FedEx profit soars with pandemic-fueled delivery demand

·2 min read
A Federal Express truck is shown in Los Angeles, California

(Reuters) - U.S. delivery firm FedEx Corp on Thursday said quarterly profit jumped more than expected on higher prices and surging volume from pandemic-fueled e-commerce deliveries during the holiday shipping season.

FedEx shares have more than doubled in price since a year ago, when the pandemic forced government officials to shutter businesses and issue stay-at-home orders.

On Thursday they jumped 4% to $274 in extended trading after founder and Chief Executive Frederick Smith said he expected demand for e-commerce and international express services to "remain very high for the foreseeable future."

Fiscal third-quarter adjusted net income at the Memphis-based company soared 153% from a year earlier to $939 million, or $3.47 per share, beating analyst expectations of $3.23 per share, according to Refinitiv data.

Revenue for the quarter ended Feb. 28 grew 23% to $21.5 billion, boosted by a half billion holiday package deliveries and COVID-19 vaccines shipments.

The results came even as severe winter weather in February disrupted service at important facilities in Memphis, Indianapolis and North Texas, and reduced quarterly operating income by about $350 million.

FedEx and rival United Parcel Service hiked prices to shelter profits after the pandemic hammered high-margin shipments between businesses and unleashed a flood of deliveries of online orders, including bulky items like exercise bikes and sofas.

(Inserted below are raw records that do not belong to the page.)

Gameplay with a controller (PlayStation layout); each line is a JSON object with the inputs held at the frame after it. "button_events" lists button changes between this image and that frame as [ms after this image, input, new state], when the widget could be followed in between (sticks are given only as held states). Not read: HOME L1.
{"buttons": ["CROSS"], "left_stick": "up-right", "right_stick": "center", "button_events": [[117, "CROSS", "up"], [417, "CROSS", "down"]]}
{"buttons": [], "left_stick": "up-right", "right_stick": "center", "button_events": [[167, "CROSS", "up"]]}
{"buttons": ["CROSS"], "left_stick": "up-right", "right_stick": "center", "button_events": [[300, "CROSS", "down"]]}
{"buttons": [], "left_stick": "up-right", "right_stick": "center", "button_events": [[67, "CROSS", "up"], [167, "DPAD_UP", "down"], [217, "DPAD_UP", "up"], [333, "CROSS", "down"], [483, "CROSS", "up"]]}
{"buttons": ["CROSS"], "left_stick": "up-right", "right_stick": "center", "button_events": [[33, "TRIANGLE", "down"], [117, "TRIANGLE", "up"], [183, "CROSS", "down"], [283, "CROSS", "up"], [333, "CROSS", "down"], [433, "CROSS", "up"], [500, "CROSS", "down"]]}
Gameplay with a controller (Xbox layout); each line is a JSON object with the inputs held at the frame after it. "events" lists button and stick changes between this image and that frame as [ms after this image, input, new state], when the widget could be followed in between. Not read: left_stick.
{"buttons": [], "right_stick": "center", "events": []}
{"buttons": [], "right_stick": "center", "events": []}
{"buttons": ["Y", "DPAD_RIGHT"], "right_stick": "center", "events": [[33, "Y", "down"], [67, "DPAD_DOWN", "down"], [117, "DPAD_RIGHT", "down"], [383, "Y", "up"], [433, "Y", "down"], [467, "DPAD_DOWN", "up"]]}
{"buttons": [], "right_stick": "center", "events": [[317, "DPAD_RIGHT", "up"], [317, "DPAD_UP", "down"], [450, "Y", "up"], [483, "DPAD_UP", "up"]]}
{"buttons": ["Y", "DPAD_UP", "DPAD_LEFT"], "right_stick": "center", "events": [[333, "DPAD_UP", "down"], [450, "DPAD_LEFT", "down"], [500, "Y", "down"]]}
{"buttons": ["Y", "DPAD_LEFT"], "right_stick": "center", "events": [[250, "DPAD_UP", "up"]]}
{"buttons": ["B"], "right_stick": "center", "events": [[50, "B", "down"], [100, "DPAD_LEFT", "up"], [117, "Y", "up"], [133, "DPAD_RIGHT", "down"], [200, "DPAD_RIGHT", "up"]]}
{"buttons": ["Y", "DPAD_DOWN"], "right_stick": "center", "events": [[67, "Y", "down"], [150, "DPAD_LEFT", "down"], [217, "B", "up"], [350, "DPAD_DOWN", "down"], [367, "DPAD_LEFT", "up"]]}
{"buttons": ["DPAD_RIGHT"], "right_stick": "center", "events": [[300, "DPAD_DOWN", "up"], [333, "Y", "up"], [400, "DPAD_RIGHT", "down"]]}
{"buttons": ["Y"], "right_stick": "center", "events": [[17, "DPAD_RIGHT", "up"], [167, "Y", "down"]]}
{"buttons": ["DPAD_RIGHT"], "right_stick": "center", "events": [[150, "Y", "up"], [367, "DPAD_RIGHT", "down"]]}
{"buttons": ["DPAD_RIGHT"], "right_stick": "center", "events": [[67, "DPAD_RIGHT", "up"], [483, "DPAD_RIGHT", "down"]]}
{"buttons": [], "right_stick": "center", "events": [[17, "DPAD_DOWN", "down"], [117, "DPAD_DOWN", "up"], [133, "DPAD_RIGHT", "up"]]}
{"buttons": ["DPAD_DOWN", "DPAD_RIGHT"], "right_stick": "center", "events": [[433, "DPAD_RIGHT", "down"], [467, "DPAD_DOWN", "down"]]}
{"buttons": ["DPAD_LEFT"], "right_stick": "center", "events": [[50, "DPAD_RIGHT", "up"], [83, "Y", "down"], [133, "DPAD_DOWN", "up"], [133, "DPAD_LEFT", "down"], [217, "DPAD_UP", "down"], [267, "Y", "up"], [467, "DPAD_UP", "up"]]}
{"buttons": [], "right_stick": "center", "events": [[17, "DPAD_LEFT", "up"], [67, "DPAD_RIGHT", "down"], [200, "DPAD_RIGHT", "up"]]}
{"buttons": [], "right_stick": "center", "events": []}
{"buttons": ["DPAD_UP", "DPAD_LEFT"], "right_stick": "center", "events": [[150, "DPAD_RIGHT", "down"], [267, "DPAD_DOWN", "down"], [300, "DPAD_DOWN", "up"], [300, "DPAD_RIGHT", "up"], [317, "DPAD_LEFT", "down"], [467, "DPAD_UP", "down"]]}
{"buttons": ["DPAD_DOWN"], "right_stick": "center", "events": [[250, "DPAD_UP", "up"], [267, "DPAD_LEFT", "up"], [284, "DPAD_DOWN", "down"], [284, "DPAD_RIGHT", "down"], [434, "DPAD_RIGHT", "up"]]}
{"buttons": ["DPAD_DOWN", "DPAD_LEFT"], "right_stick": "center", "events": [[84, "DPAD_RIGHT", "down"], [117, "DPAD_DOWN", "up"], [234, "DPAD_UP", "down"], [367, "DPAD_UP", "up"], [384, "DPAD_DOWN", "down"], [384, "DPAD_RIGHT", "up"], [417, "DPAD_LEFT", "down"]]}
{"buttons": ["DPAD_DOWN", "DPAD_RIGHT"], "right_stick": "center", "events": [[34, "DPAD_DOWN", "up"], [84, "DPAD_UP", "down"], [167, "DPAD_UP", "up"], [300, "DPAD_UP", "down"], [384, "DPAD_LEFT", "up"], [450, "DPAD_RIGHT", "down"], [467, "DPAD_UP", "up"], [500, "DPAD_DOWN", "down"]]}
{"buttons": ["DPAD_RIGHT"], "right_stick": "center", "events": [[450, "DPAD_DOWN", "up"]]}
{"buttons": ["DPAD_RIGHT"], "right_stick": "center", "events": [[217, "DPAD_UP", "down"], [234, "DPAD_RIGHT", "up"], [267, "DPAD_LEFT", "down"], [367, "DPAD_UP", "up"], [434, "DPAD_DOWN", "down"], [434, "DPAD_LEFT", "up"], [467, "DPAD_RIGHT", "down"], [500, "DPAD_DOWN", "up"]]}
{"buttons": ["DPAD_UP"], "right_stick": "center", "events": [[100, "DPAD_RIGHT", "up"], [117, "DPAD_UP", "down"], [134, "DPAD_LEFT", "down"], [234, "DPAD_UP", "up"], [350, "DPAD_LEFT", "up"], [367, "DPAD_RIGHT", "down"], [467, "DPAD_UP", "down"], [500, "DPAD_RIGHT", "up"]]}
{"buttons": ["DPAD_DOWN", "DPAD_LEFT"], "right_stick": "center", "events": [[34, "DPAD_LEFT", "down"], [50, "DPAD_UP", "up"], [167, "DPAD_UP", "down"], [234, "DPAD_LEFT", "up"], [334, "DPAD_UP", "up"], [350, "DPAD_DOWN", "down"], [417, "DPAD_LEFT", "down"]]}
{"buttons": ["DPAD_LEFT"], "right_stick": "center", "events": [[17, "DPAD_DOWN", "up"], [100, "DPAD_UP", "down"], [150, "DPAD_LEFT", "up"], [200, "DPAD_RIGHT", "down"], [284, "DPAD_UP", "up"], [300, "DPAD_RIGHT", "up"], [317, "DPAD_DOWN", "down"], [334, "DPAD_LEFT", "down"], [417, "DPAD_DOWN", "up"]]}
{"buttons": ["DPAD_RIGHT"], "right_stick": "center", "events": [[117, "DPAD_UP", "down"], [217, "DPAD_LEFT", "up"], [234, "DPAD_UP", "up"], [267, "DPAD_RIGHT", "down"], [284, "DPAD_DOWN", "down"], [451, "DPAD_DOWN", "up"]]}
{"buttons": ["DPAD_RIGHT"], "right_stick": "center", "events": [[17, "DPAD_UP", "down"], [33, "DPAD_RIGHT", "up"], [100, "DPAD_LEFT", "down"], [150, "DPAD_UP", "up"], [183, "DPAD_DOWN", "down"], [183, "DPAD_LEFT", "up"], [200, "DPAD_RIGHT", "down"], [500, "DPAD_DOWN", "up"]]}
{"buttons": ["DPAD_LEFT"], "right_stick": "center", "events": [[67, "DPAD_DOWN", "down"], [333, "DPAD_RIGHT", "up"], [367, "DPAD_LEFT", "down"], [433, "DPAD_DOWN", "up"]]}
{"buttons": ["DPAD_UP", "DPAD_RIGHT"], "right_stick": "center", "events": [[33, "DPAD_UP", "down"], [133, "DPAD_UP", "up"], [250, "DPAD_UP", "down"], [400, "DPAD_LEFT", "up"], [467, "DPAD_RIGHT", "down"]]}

Average daily package volume for FedEx Ground, which counts Walmart among its top e-commerce shipping partners, jumped 25% to 13.2 million during the quarter. Revenue per package increased 11% to $9.72.

The company forecast full-year adjusted earnings per share of $17.60 to $18.20, assuming margin gains in all of its business segments. That outlook was better than Wall Street's average target of $17.40, according to Refinitiv.

Looking ahead, marketing chief Brie Carere said e-commerce volume could soften for a short time as COVID-19 vaccinated shoppers return to stores.

"However, we are very confident that e-commerce as a percentage of retail has a long growth runway," Carere said on a web cast.